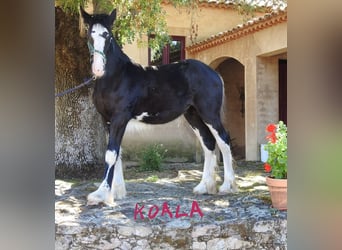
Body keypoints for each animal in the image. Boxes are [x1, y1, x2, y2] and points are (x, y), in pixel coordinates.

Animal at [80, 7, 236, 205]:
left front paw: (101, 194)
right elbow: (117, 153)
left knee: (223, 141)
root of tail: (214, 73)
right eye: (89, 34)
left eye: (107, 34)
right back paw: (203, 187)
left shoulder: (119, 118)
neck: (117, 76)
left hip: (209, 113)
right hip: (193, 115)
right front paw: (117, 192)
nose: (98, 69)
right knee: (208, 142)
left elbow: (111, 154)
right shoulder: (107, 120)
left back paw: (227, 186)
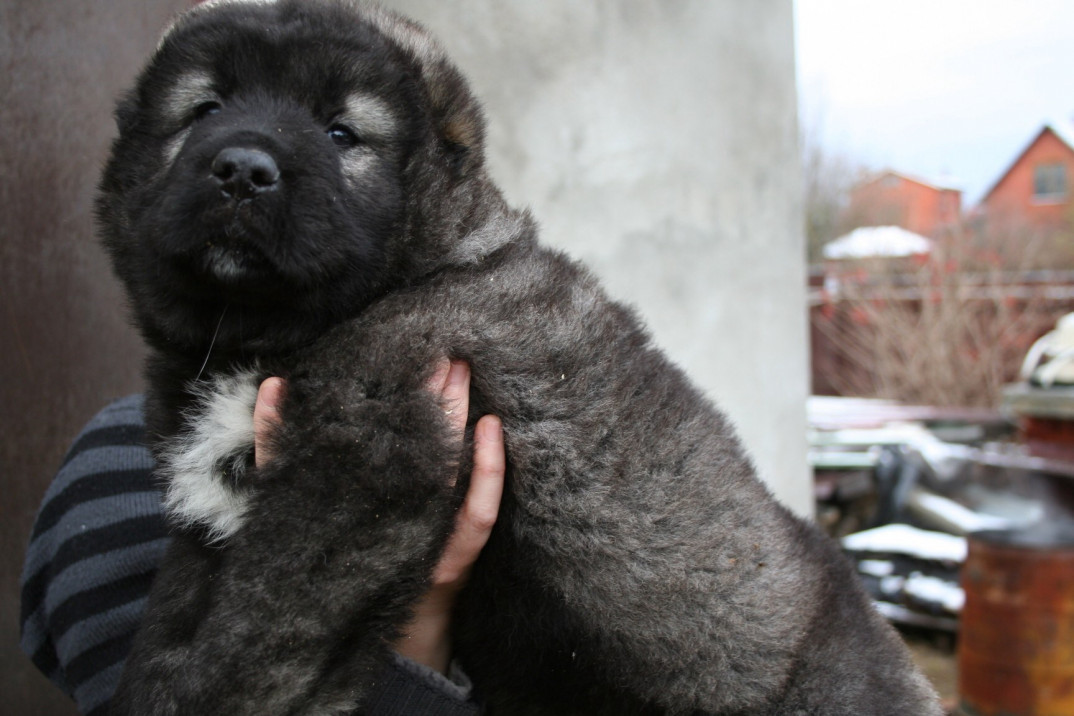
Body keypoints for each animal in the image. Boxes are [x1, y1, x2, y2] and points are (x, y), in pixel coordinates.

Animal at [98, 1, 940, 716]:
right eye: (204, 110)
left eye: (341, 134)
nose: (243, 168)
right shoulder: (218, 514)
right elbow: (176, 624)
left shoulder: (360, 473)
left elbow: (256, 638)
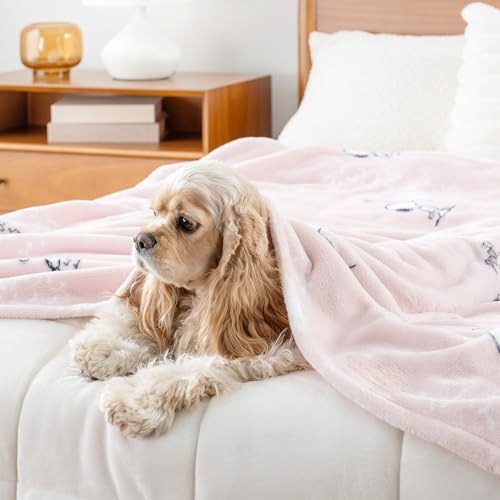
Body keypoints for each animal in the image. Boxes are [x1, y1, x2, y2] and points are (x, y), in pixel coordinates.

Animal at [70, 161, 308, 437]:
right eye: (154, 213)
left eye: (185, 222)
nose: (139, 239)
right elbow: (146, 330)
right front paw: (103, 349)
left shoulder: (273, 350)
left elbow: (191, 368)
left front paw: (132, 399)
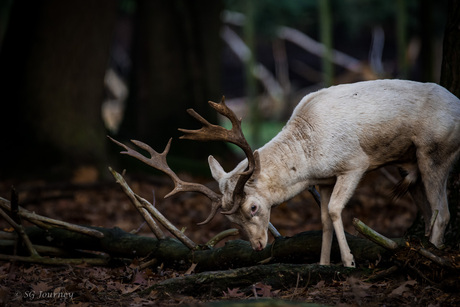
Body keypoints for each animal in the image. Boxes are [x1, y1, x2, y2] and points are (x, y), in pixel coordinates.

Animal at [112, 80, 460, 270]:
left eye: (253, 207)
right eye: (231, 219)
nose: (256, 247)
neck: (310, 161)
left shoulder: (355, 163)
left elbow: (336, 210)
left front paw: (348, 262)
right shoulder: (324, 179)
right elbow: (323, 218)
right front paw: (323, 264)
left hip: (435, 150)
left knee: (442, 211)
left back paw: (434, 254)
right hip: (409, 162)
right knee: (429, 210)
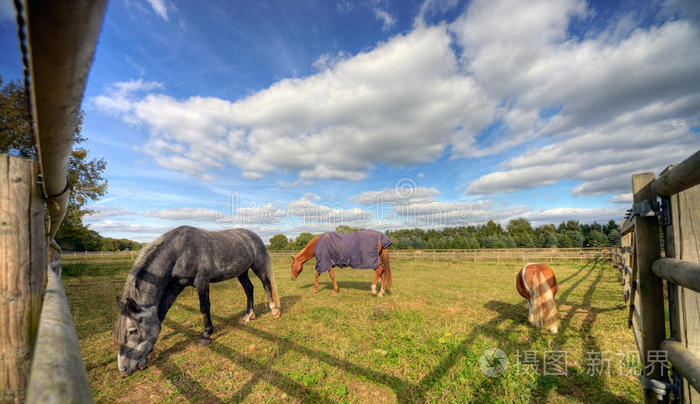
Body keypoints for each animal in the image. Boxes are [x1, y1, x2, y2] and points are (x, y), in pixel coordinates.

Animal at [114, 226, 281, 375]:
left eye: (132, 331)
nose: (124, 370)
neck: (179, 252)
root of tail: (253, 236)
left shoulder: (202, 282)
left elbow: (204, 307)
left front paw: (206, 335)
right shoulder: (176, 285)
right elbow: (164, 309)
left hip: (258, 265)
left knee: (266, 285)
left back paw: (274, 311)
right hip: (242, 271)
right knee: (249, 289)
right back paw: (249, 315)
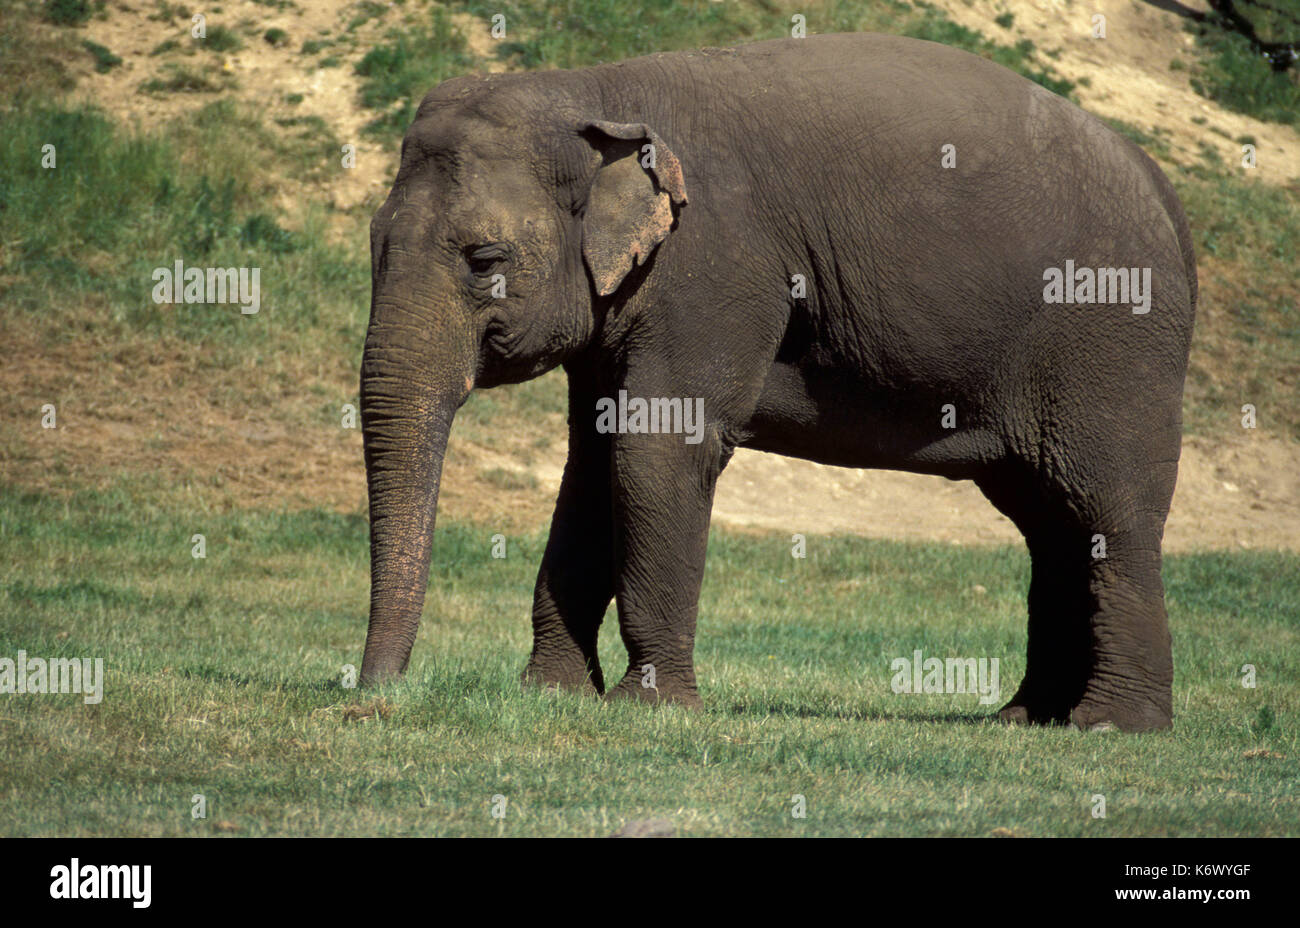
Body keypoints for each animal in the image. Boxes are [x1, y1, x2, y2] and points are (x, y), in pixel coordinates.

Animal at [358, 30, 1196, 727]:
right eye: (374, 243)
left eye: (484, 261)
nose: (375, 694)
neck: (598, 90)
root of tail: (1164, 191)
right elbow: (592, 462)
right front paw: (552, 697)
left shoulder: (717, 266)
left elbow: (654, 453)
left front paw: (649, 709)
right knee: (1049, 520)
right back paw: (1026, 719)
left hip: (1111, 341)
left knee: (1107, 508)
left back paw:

------------------------------------------------------------------------

→ **TASK OBJECTIVE**: What is the number of lines in the data that include the word "tail"? State only that number.

→ **THE ANSWER**: 3